_To-do item_
Among the entries that follow, how many lines contain the string "para"? Write the number alone.

### Dataset entries ###

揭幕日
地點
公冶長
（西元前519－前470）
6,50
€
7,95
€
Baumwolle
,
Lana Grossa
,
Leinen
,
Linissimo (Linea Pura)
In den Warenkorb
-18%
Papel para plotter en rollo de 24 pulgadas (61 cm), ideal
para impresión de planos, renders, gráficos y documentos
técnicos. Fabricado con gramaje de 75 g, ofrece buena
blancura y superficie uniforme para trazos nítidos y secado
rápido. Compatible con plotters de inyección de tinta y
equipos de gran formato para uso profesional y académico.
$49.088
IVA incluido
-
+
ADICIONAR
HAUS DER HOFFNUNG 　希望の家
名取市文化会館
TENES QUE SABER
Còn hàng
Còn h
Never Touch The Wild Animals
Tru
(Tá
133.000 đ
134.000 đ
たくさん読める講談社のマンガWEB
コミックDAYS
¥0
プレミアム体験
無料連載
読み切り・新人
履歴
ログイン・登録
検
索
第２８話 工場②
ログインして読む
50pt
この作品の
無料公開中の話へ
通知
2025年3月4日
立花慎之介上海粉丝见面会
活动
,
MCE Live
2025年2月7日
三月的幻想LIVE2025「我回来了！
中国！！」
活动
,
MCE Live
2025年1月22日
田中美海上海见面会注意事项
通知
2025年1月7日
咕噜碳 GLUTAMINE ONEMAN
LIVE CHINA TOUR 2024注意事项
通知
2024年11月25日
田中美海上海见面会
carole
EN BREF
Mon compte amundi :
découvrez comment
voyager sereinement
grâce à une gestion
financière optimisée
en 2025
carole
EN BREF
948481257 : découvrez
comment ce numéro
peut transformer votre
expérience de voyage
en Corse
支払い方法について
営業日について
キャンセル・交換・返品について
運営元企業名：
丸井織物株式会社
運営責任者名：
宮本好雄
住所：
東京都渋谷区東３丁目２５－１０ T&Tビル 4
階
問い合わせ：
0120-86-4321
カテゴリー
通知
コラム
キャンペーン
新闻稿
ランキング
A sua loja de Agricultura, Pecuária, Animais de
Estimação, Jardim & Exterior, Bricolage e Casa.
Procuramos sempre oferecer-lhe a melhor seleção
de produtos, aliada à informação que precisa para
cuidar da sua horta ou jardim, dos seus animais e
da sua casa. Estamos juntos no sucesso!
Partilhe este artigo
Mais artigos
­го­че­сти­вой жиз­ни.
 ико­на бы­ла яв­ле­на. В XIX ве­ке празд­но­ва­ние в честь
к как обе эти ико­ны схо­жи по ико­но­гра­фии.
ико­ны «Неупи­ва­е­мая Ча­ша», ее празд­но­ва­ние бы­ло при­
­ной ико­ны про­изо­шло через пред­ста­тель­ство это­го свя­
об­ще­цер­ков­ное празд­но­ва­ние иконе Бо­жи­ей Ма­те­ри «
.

###

_Problem solution_
5